There was a time, years ago, when there were too many vulnerabilities in Linux, especially buffer overflows in the likes of IMAP and SMTP servers, and even the kernel. Guess what? These bugs were heavily exploited, even though Linux was less popular than it is now. Many machines got rooted in those days. But a curious thing happened. Those days vanished.
These days most Linuxen are impressively secure in their default distribution and almost all significant software developers associated with Linux have cleaned up their act (or faced ejection from distributions). It has become much harder to exploit a Linux, even for a determined attacker.
It doesn’t take much grade school logic to figure that since Linuxes were hit hard back when they were even less widespread than now, that the relative present-day lack of malware punch is not because they’re not as popular as Windows.
Myth #2 that Microsoft might have fallen for: people get malware when they do things Microsoft doesn’t approve of, anyway.
It’s so tempting. “These people getting malware are doing things they shouldn’t be doing, so they get what they deserve”. If Microsoft believed this, it would be an effective salve to the conscience. A cynic such as I am considers that Microsoft would rather send BSA paratroopers after people they vaguely suspect of naughtiness than deploy measures to protect the whole class. Of course, no one who has had any experience with Windows can believe for one moment the canard that people only get malware when installing pirate or peer-to-peer software, or legit software by shoddy vendors (interestingly enough, the vendors usually cited are Microsoft’s competitors).

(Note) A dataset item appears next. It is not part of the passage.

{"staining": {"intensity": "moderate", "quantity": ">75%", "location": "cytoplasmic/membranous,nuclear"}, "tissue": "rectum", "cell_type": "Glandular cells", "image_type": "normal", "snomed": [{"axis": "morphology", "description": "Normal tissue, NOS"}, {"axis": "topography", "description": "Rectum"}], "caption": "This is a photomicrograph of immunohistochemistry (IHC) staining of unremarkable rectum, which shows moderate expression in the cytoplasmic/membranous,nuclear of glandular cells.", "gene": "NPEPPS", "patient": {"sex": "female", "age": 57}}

I could tell a thousand stories, but one will do for anecdote. I set up Windows XP for my parents in law. Pretty run-of-the-mill custom PC. I patched it to the nines using Windows update. A lot of work, but it’s what we kin techies do. When I was done my son wanted to play around with it, so I opened IE (I was taking a break before installing Firefox and hiding all traces of IE) and wandered on-line to his favorite spot: hotwheels.com. Trouble is, I misspelled the Web site name. I don’t remember the exact mispelling, but I do know that as soon as I saw the resulting page, I could tell there was trouble. The resulting cascade of trojan spyware was spectacular. Looking at “Add/remove software” listed some twenty of them. On a lark, I tried nuking them all using all the measures I could–uninstalling, removing directories, etc. Emtying a lake with a teaspoon. I had to start all over again with a reinstall.
This is what can happen with one erroneously entered URL. I’ve seen similar effects from an aunt who clicked one of those “download these cute smileys for your e-mail” ads, and countless other examples. It’s not hard to imagine how close each keystroke/mouseclick brings Aunt Hattie to MalHell. Oh no. Malware victims are ordinary people doing perfectly ordinary things, and being cruelly punished for it.
Microsoft must recognize this to some extent, considering they’ve now pledged seriousness to anti-Malware. After all, why would they offer Penicillin to Corsairs? But is such a misperception possibly part of the reason they waited so long to take action?
As a Linux user married to an OS X user, malware is not something I worry much about. But I’m kin techie for many other households, and Windows security problems affect me all too painfully. If mythology helps to fuel Microsoft’s lagging response, I hope I can do what I can to help debunk the silly myths.